G. candidum is a fungus found saprophytically in nature and as a commensal in the mouth, bronchi, lungs, and gastrointestinal and genitourinary tracts. Although rare, it can cause opportunistic infection in immunocompromised individuals such as those with leukemia, renal transplant, and neutropenia. [2],[3] Bronchial geotrichosis is the most common form of presentation followed by skin, gastrointestinal tract, oral, and disseminated infection. [3],[4],[5] UTI is very rarely encountered and to the best of our knowledge, no case has been reported till now in the world literature.
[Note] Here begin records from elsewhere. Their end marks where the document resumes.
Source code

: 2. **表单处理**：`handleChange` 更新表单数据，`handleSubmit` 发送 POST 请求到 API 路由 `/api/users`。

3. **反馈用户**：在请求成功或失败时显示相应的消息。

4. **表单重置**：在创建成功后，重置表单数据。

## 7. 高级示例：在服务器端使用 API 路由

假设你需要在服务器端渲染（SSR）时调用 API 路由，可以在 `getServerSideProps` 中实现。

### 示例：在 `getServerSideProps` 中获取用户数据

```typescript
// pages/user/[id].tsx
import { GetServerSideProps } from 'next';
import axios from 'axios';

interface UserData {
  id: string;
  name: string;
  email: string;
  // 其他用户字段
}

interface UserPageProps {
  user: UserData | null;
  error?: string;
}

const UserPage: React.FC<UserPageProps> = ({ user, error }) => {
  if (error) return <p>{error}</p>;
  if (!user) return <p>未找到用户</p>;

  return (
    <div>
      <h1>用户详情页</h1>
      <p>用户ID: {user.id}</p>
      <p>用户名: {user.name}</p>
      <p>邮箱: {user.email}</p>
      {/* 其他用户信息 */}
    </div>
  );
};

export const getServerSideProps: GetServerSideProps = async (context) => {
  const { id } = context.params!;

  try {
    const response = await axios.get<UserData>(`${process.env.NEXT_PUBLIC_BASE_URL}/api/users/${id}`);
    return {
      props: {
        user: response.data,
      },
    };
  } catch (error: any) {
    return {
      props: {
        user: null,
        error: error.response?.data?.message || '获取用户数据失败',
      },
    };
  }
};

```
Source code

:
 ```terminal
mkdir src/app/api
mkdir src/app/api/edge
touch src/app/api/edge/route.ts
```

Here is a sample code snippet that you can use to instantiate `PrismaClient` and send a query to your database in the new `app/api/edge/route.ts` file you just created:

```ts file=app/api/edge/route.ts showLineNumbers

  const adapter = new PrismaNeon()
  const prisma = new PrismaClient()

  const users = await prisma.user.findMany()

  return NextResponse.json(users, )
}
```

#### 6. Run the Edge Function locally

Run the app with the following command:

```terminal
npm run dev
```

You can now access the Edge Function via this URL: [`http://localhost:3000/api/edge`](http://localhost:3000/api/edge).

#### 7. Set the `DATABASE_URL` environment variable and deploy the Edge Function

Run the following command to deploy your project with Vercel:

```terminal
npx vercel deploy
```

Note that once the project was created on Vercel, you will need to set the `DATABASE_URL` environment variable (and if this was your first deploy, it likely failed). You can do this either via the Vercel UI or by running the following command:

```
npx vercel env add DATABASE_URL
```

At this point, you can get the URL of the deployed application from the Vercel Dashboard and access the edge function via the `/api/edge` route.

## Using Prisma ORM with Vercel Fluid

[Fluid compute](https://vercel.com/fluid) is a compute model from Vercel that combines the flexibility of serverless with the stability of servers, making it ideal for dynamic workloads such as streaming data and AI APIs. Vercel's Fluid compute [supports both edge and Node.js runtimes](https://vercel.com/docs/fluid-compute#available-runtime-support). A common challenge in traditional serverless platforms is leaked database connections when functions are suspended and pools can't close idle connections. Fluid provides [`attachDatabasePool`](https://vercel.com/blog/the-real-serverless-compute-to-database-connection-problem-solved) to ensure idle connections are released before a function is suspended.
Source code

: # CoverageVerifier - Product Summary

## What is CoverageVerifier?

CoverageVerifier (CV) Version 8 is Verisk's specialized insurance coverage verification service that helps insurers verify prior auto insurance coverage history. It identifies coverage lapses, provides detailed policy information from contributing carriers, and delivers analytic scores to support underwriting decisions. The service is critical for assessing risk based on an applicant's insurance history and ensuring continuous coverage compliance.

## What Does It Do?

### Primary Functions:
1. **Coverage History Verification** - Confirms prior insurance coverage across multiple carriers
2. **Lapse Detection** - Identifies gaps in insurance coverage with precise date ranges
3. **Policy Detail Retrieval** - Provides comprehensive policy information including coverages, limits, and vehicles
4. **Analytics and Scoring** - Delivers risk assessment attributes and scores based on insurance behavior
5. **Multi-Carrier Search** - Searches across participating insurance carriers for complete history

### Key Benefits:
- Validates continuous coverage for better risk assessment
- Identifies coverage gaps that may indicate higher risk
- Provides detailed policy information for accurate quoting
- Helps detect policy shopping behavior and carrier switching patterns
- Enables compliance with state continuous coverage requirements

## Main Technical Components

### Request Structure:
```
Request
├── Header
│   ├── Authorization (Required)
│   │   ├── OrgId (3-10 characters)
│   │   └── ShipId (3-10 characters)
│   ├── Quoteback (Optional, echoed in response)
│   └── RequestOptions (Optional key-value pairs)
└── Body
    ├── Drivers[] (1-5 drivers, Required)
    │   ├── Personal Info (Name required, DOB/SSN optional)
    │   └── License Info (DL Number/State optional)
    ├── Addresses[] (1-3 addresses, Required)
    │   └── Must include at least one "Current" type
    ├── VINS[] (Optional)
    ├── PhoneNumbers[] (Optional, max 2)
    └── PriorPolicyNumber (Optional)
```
In our case, the patient developed UTI following catheterization. Indwelling catheters serve as the nidi for bacterial and fungal growth and act as sources for UTI. Being a commensal in the genitourinary tract, G. candidum must have caused UTI in the particular case because of the debilitating status of the patient. Repeated isolation of G. candidum with characteristic arthropores and hyphae in fresh urine samples, both by direct microscopy and culture, confirmed the diagnosis of geotrichosis. Also, the absence of other urinary tract pathogens added to the confirmation of urinary geotrichosis. G. candidum was considered a significant pathogen for UTI in our case because of repeated isolation with significant colony count and also isolation on all the culture that media inoculated. Also, the patient had clear signs of UTI. Microscopy showed an etiological agent, along with inflammatory cells.

G. candidum infection rate is underreported since it can be misidentified histopathologically as Candida spp., Aspergillus spp., or Trichosporon spp. [3] This possibility of misidentification illustrates the importance of obtaining fungal cultures in addition to histopathological studies. Better awareness of its pathogenicity could delineate its true incidence, patterns of clinical disease, and response to therapy.

References

1Rippon JW. Medical Mycology: The Pathogenic Fungi and the Pathogenic Actinomycetes. 3 rd ed. Philadelphia: WB Saunders; 1988. p. 714-8.
2Varghese S, Ravichandran P. Geotrichum candidum infection in a renal transplant recipient. Indian J Nephrol 2003;13:72-4.
3Kassamali H, Anaissie E, Ro J, Rolston K, Kantarjian H, Fainstein V, et al. Disseminated Geotrichum candidum infection. J Clin Microbiol 1987;25:1782-3.
4Ramani R, Rao PV, Kumari GR, Shivananda PG. Pulmonary geotrichosis. Postgrad Med J 1992;68:150.
5Bonifaz A, Vázquez-González D, Macías B, Paredes-Farrera F, Hernández MA, Araiza J, et al. Oral geotrichosis: Report of 12 cases. J Oral Sci 2010;52:477-83.